-- Data extract --
··········

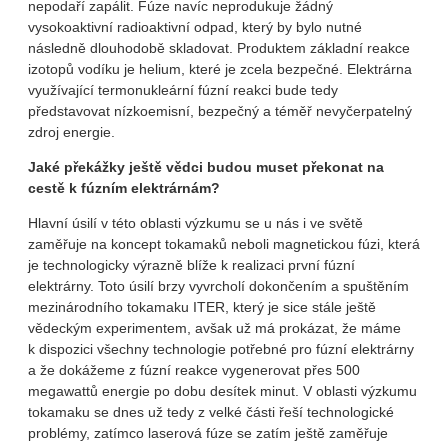
nepodaří zapálit. Fúze navíc neprodukuje žádný
vysokoaktivní radioaktivní odpad, který by bylo nutné
následně dlouhodobě skladovat. Produktem základní reakce
izotopů vodíku je helium, které je zcela bezpečné. Elektrárna
využívající termonukleární fúzní reakci bude tedy
představovat nízkoemisní, bezpečný a téměř nevyčerpatelný
zdroj energie.
Jaké překážky ještě vědci budou muset překonat na
cestě k fúzním elektrárnám?
Hlavní úsilí v této oblasti výzkumu se u nás i ve světě
zaměřuje na koncept tokamaků neboli magnetickou fúzi, která
je technologicky výrazně blíže k realizaci první fúzní
elektrárny. Toto úsilí brzy vyvrcholí dokončením a spuštěním
mezinárodního tokamaku ITER, který je sice stále ještě
vědeckým experimentem, avšak už má prokázat, že máme
k dispozici všechny technologie potřebné pro fúzní elektrárny
a že dokážeme z fúzní reakce vygenerovat přes 500
megawattů energie po dobu desítek minut. V oblasti výzkumu
tokamaku se dnes už tedy z velké části řeší technologické
problémy, zatímco laserová fúze se zatím ještě zaměřuje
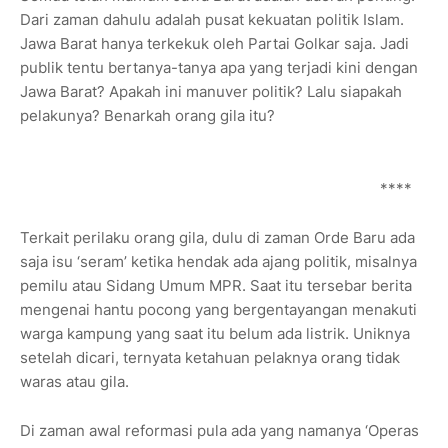
Dari zaman dahulu adalah pusat kekuatan politik Islam.
Jawa Barat hanya terkekuk oleh Partai Golkar saja. Jadi
publik tentu bertanya-tanya apa yang terjadi kini dengan
Jawa Barat? Apakah ini manuver politik? Lalu siapakah
pelakunya? Benarkah orang gila itu?
****
Terkait perilaku orang gila, dulu di zaman Orde Baru ada
saja isu ‘seram’ ketika hendak ada ajang politik, misalnya
pemilu atau Sidang Umum MPR. Saat itu tersebar berita
mengenai hantu pocong yang bergentayangan menakuti
warga kampung yang saat itu belum ada listrik. Uniknya
setelah dicari, ternyata ketahuan pelaknya orang tidak
waras atau gila.
Di zaman awal reformasi pula ada yang namanya ‘Operas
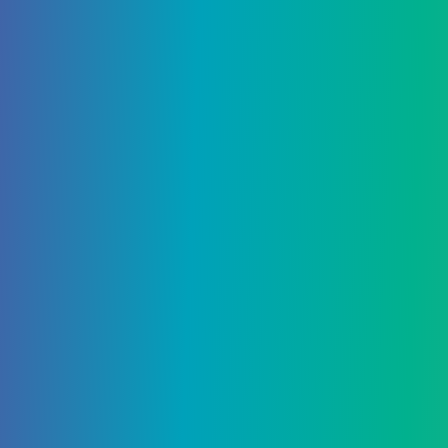
слева. Прыгните вокруг скалы, а затем
заберитесь на небольшую платформу,
заполненную растительностью. Оттуда
поднимитесь наверх и перепрыгните через
пропасть.
Связанный:
Триумфы всех сезонов «Тайны
желаний» в Destiny 2
Следуйте по пути, и теперь вы окажетесь у
стены желаний, готовый ввести коды. Это
позволит вам собрать все награды со стены в
Destiny 2.
– Эта статья была обновлена ​​6 января 2024 г.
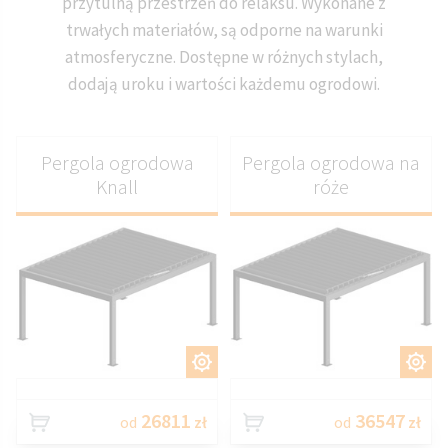
przytulną przestrzeń do relaksu. Wykonane z
trwałych materiałów, są odporne na warunki
atmosferyczne. Dostępne w różnych stylach,
dodają uroku i wartości każdemu ogrodowi.
Pergola ogrodowa
Pergola ogrodowa na
Knall
róże
DOSTOSUJ
DOSTOSUJ
26811
36547
od
zł
od
zł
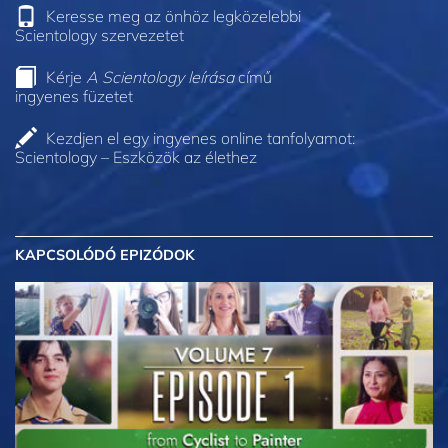
Keresse meg az önhöz legközelebbi
Scientology szervezetet
Kérje
A Scientology leírása
című
ingyenes füzetet
Kezdjen el egy ingyenes online tanfolyamot:
Scientology – Eszközök az élethez
KAPCSOLÓDÓ EPIZÓDOK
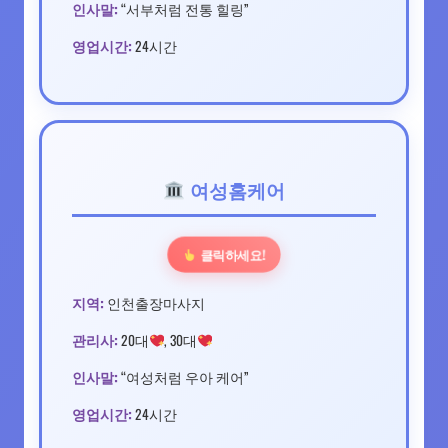
인사말:
“서부처럼 전통 힐링”
영업시간:
24시간
여성홈케어
클릭하세요!
지역:
인천출장마사지
관리사:
20대
, 30대
인사말:
“여성처럼 우아 케어”
영업시간:
24시간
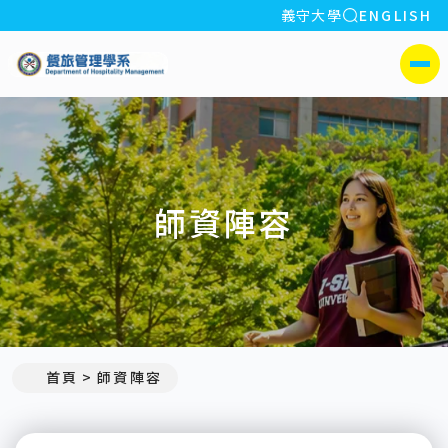
全站搜索
義守大學
ENGLISH
:::
義守大學餐旅管理學系
側選單
師資陣容
:::
首頁
師資陣容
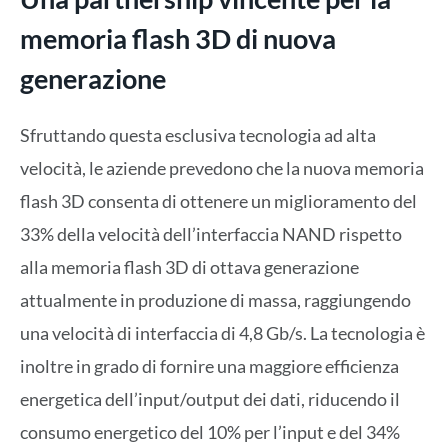
memoria flash 3D di nuova
generazione
Sfruttando questa esclusiva tecnologia ad alta
velocità, le aziende prevedono che la nuova memoria
flash 3D consenta di ottenere un miglioramento del
33% della velocità dell’interfaccia NAND rispetto
alla memoria flash 3D di ottava generazione
attualmente in produzione di massa, raggiungendo
una velocità di interfaccia di 4,8 Gb/s. La tecnologia è
inoltre in grado di fornire una maggiore efficienza
energetica dell’input/output dei dati, riducendo il
consumo energetico del 10% per l’input e del 34%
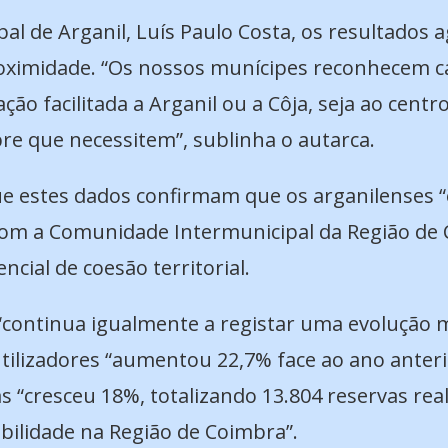
al de Arganil, Luís Paulo Costa, os resultado
roximidade. “Os nossos munícipes reconhecem ca
ão facilitada a Arganil ou a Côja, seja ao centr
pre que necessitem”, sublinha o autarca.
ue estes dados confirmam que os arganilenses “
com a Comunidade Intermunicipal da Região de C
ial de coesão territorial.
xi “continua igualmente a registar uma evolução 
lizadores “aumentou 22,7% face ao ano anterio
as “cresceu 18%, totalizando 13.804 reservas re
bilidade na Região de Coimbra”.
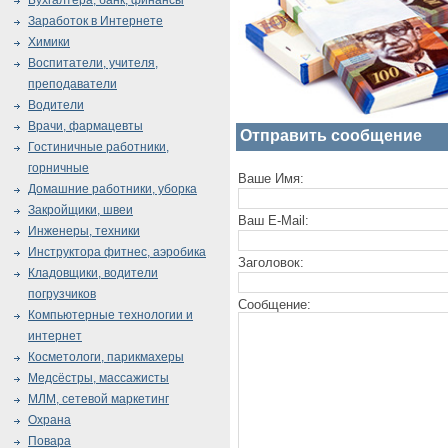
Бухгалтера, банк, финансы
Заработок в Интернете
Химики
Воспитатели, учителя,
преподаватели
Водители
Врачи, фармацевты
Отправить сообщение
Гостиничные работники,
горничные
Ваше Имя:
Домашние работники, уборка
Закройщики, швеи
Ваш E-Mail:
Инженеры, техники
Инструктора фитнес, аэробика
Заголовок:
Кладовщики, водители
погрузчиков
Сообщение:
Компьютерные технологии и
интернет
Косметологи, парикмахеры
Медсёстры, массажисты
МЛМ, сетевой маркетинг
Охрана
Повара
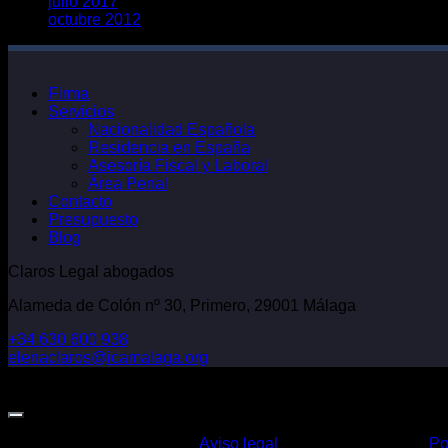
julio 2017
octubre 2012
Firma
Servicios
Nacionalidad Española
Residencia en España
Asesoría Fiscal y Laboral
Área Penal
Contacto
Presupuesto
Blog
Claros Legal abogados
Alameda de Colón nº 30, Primero, 29001 Málaga
+34 630 600 938
elenaclaros@icamalaga.org
Our Facebook Page
Aviso legal
Po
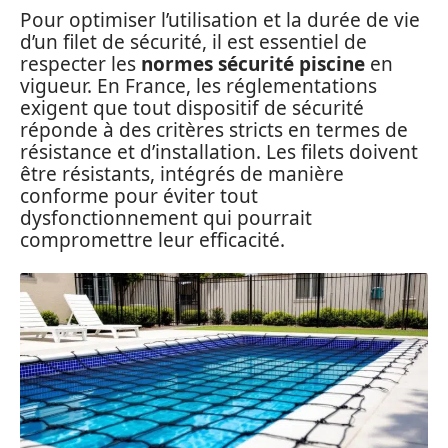
Pour optimiser l’utilisation et la durée de vie
d’un filet de sécurité, il est essentiel de
respecter les
normes sécurité piscine
en
vigueur. En France, les réglementations
exigent que tout dispositif de sécurité
réponde à des critères stricts en termes de
résistance et d’installation. Les filets doivent
être résistants, intégrés de manière
conforme pour éviter tout
dysfonctionnement qui pourrait
compromettre leur efficacité.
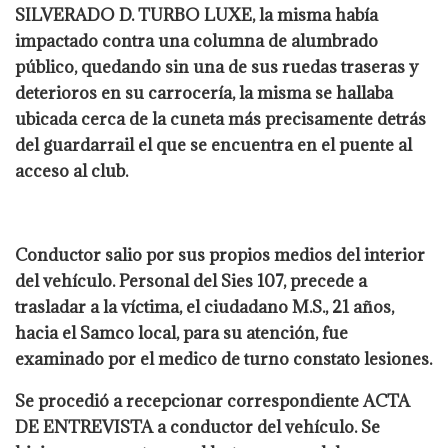
SILVERADO D. TURBO LUXE, la misma había
impactado contra una columna de alumbrado
público, quedando sin una de sus ruedas traseras y
deterioros en su carrocería, la misma se hallaba
ubicada cerca de la cuneta más precisamente detrás
del guardarrail el que se encuentra en el puente al
acceso al club.
Conductor salio por sus propios medios del interior
del vehículo. Personal del Sies 107, precede a
trasladar a la víctima, el ciudadano M.S., 21 años,
hacia el Samco local, para su atención, fue
examinado por el medico de turno constato lesiones.
Se procedió a recepcionar correspondiente ACTA
DE ENTREVISTA a conductor del vehículo. Se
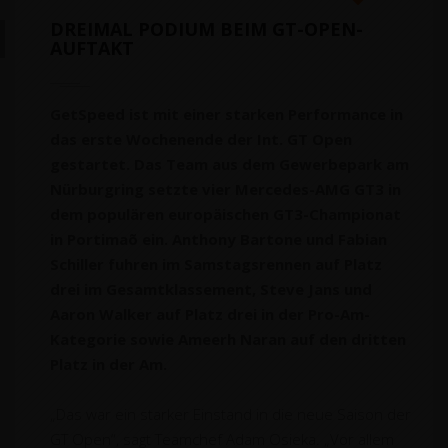
DREIMAL PODIUM BEIM GT-OPEN-
AUFTAKT
GetSpeed ist mit einer starken Performance in
das erste Wochenende der Int. GT Open
gestartet. Das Team aus dem Gewerbepark am
Nürburgring setzte vier Mercedes-AMG GT3 in
dem populären europäischen GT3-Championat
in Portimaõ ein. Anthony Bartone und Fabian
Schiller fuhren im Samstagsrennen auf Platz
drei im Gesamtklassement, Steve Jans und
Aaron Walker auf Platz drei in der Pro-Am-
Kategorie sowie Ameerh Naran auf den dritten
Platz in der Am.
„Das war ein starker Einstand in die neue Saison der
GT Open“, sagt Teamchef Adam Osieka. „Vor allem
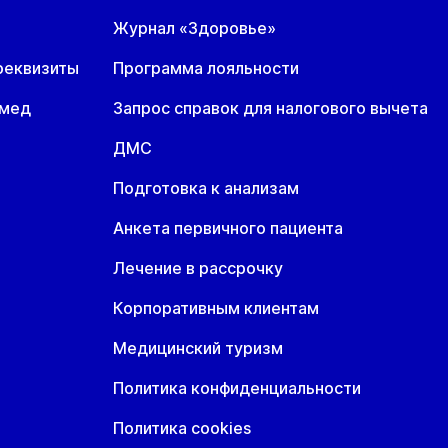
Журнал «Здоровье»
реквизиты
Программа лояльности
омед
Запрос справок для налогового вычета
ДМС
Подготовка к анализам
Анкета первичного пациента
Лечение в рассрочку
Корпоративным клиентам
Медицинский туризм
Политика конфиденциальности
Политика cookies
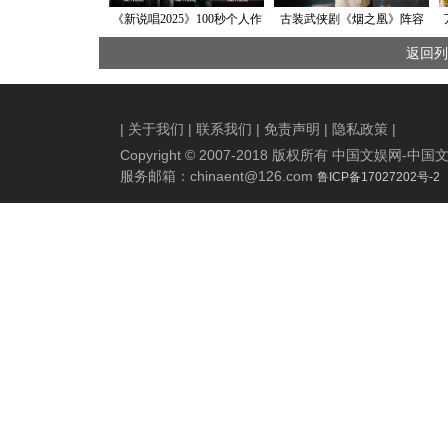
《新说唱2025》100秒个人作
古装武侠剧《烟之凰》阵容
品赛：说唱风格百花齐放，
官宣，娜然肖顺尧开启激爽
返回列
00后黑马选手不断涌现
复仇人生
|
关于我们
|
联系我们
|
免责声明
|
隐私政策
|
Copyright © 2007-2018 版权所有 中国文娱网
服务邮箱：
chinaent@126.com
鲁ICP备17027202号-2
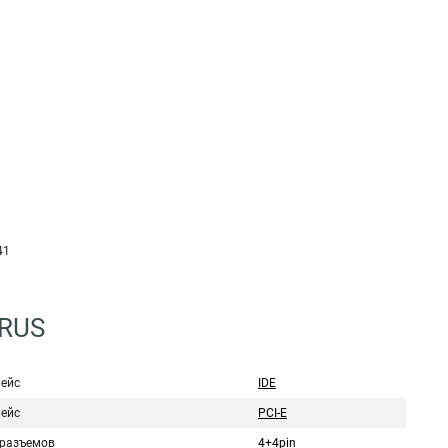
41
1RUS
ейс
IDE
ейс
PCI-E
 разъемов
4+4pin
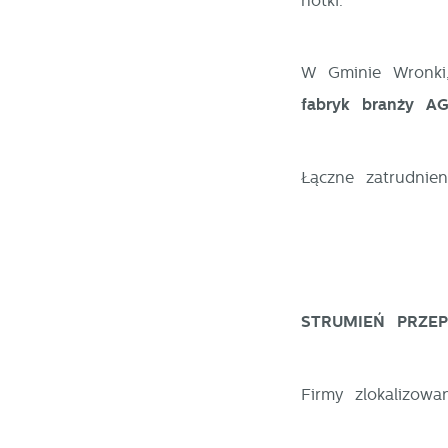
notki.
W Gminie Wronki,
fabryk branży A
Łączne zatrudni
STRUMIEŃ PRZE
Firmy zlokalizow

··········

-- Required work --
Return all of the lines above without changing anything, and leave the pictures out.

-- Answer to this exercise --
nepodaří zapálit. Fúze navíc neprodukuje žádný
vysokoaktivní radioaktivní odpad, který by bylo nutné
následně dlouhodobě skladovat. Produktem základní reakce
izotopů vodíku je helium, které je zcela bezpečné. Elektrárna
využívající termonukleární fúzní reakci bude tedy
představovat nízkoemisní, bezpečný a téměř nevyčerpatelný
zdroj energie.
Jaké překážky ještě vědci budou muset překonat na
cestě k fúzním elektrárnám?
Hlavní úsilí v této oblasti výzkumu se u nás i ve světě
zaměřuje na koncept tokamaků neboli magnetickou fúzi, která
je technologicky výrazně blíže k realizaci první fúzní
elektrárny. Toto úsilí brzy vyvrcholí dokončením a spuštěním
mezinárodního tokamaku ITER, který je sice stále ještě
vědeckým experimentem, avšak už má prokázat, že máme
k dispozici všechny technologie potřebné pro fúzní elektrárny
a že dokážeme z fúzní reakce vygenerovat přes 500
megawattů energie po dobu desítek minut. V oblasti výzkumu
tokamaku se dnes už tedy z velké části řeší technologické
problémy, zatímco laserová fúze se zatím ještě zaměřuje
Dari zaman dahulu adalah pusat kekuatan politik Islam.
Jawa Barat hanya terkekuk oleh Partai Golkar saja. Jadi
publik tentu bertanya-tanya apa yang terjadi kini dengan
Jawa Barat? Apakah ini manuver politik? Lalu siapakah
pelakunya? Benarkah orang gila itu?
****
Terkait perilaku orang gila, dulu di zaman Orde Baru ada
saja isu ‘seram’ ketika hendak ada ajang politik, misalnya
pemilu atau Sidang Umum MPR. Saat itu tersebar berita
mengenai hantu pocong yang bergentayangan menakuti
warga kampung yang saat itu belum ada listrik. Uniknya
setelah dicari, ternyata ketahuan pelaknya orang tidak
waras atau gila.
Di zaman awal reformasi pula ada yang namanya ‘Operas
слева. Прыгните вокруг скалы, а затем
заберитесь на небольшую платформу,
заполненную растительностью. Оттуда
поднимитесь наверх и перепрыгните через
пропасть.
Связанный:
Триумфы всех сезонов «Тайны
желаний» в Destiny 2
Следуйте по пути, и теперь вы окажетесь у
стены желаний, готовый ввести коды. Это
позволит вам собрать все награды со стены в
Destiny 2.
– Эта статья была обновлена ​​6 января 2024 г.
przytulną przestrzeń do relaksu. Wykonane z
trwałych materiałów, są odporne na warunki
atmosferyczne. Dostępne w różnych stylach,
dodają uroku i wartości każdemu ogrodowi.
Pergola ogrodowa
Pergola ogrodowa na
Knall
róże
DOSTOSUJ
DOSTOSUJ
26811
36547
od
zł
od
zł
Keresse meg az önhöz legközelebbi
Scientology szervezetet
Kérje
A Scientology leírása
című
ingyenes füzetet
Kezdjen el egy ingyenes online tanfolyamot:
Scientology – Eszközök az élethez
KAPCSOLÓDÓ EPIZÓDOK
인사말:
“서부처럼 전통 힐링”
영업시간:
24시간
여성홈케어
클릭하세요!
지역:
인천출장마사지
관리사:
20대
, 30대
인사말:
“여성처럼 우아 케어”
영업시간:
24시간
全站搜索
義守大學
ENGLISH
:::
義守大學餐旅管理學系
側選單
師資陣容
:::
首頁
師資陣容
memoria flash 3D di nuova
generazione
Sfruttando questa esclusiva tecnologia ad alta
velocità, le aziende prevedono che la nuova memoria
flash 3D consenta di ottenere un miglioramento del
33% della velocità dell’interfaccia NAND rispetto
alla memoria flash 3D di ottava generazione
attualmente in produzione di massa, raggiungendo
una velocità di interfaccia di 4,8 Gb/s. La tecnologia è
inoltre in grado di fornire una maggiore efficienza
energetica dell’input/output dei dati, riducendo il
consumo energetico del 10% per l’input e del 34%
al de Arganil, Luís Paulo Costa, os resultado
roximidade. “Os nossos munícipes reconhecem ca
ão facilitada a Arganil ou a Côja, seja ao centr
pre que necessitem”, sublinha o autarca.
ue estes dados confirmam que os arganilenses “
com a Comunidade Intermunicipal da Região de C
ial de coesão territorial.
xi “continua igualmente a registar uma evolução 
lizadores “aumentou 22,7% face ao ano anterio
as “cresceu 18%, totalizando 13.804 reservas re
bilidade na Região de Coimbra”.
Бухгалтера, банк, финансы
Заработок в Интернете
Химики
Воспитатели, учителя,
преподаватели
Водители
Врачи, фармацевты
Отправить сообщение
Гостиничные работники,
горничные
Ваше Имя:
Домашние работники, уборка
Закройщики, швеи
Ваш E-Mail:
Инженеры, техники
Инструктора фитнес, аэробика
Заголовок:
Кладовщики, водители
погрузчиков
Сообщение:
Компьютерные технологии и
интернет
Косметологи, парикмахеры
Медсёстры, массажисты
МЛМ, сетевой маркетинг
Охрана
Повара
julio 2017
octubre 2012
Firma
Servicios
Nacionalidad Española
Residencia en España
Asesoría Fiscal y Laboral
Área Penal
Contacto
Presupuesto
Blog
Claros Legal abogados
Alameda de Colón nº 30, Primero, 29001 Málaga
+34 630 600 938
elenaclaros@icamalaga.org
Our Facebook Page
Aviso legal
Po
Pour optimiser l’utilisation et la durée de vie
d’un filet de sécurité, il est essentiel de
respecter les
normes sécurité piscine
en
vigueur. En France, les réglementations
exigent que tout dispositif de sécurité
réponde à des critères stricts en termes de
résistance et d’installation. Les filets doivent
être résistants, intégrés de manière
conforme pour éviter tout
dysfonctionnement qui pourrait
compromettre leur efficacité.
SILVERADO D. TURBO LUXE, la misma había
impactado contra una columna de alumbrado
público, quedando sin una de sus ruedas traseras y
deterioros en su carrocería, la misma se hallaba
ubicada cerca de la cuneta más precisamente detrás
del guardarrail el que se encuentra en el puente al
acceso al club.
Conductor salio por sus propios medios del interior
del vehículo. Personal del Sies 107, precede a
trasladar a la víctima, el ciudadano M.S., 21 años,
hacia el Samco local, para su atención, fue
examinado por el medico de turno constato lesiones.
Se procedió a recepcionar correspondiente ACTA
DE ENTREVISTA a conductor del vehículo. Se
DREIMAL PODIUM BEIM GT-OPEN-
AUFTAKT
GetSpeed ist mit einer starken Performance in
das erste Wochenende der Int. GT Open
gestartet. Das Team aus dem Gewerbepark am
Nürburgring setzte vier Mercedes-AMG GT3 in
dem populären europäischen GT3-Championat
in Portimaõ ein. Anthony Bartone und Fabian
Schiller fuhren im Samstagsrennen auf Platz
drei im Gesamtklassement, Steve Jans und
Aaron Walker auf Platz drei in der Pro-Am-
Kategorie sowie Ameerh Naran auf den dritten
Platz in der Am.
„Das war ein starker Einstand in die neue Saison der
GT Open“, sagt Teamchef Adam Osieka. „Vor allem
Журнал «Здоровье»
реквизиты
Программа лояльности
омед
Запрос справок для налогового вычета
ДМС
Подготовка к анализам
Анкета первичного пациента
Лечение в рассрочку
Корпоративным клиентам
Медицинский туризм
Политика конфиденциальности
Политика cookies
《新说唱2025》100秒个人作
古装武侠剧《烟之凰》阵容
品赛：说唱风格百花齐放，
官宣，娜然肖顺尧开启激爽
返回列
00后黑马选手不断涌现
复仇人生
|
关于我们
|
联系我们
|
免责声明
|
隐私政策
|
Copyright © 2007-2018 版权所有 中国文娱网
服务邮箱：
chinaent@126.com
鲁ICP备17027202号-2
41
1RUS
ейс
IDE
ейс
PCI-E
 разъемов
4+4pin
notki.
W Gminie Wronki,
fabryk branży A
Łączne zatrudni
STRUMIEŃ PRZE
Firmy zlokalizow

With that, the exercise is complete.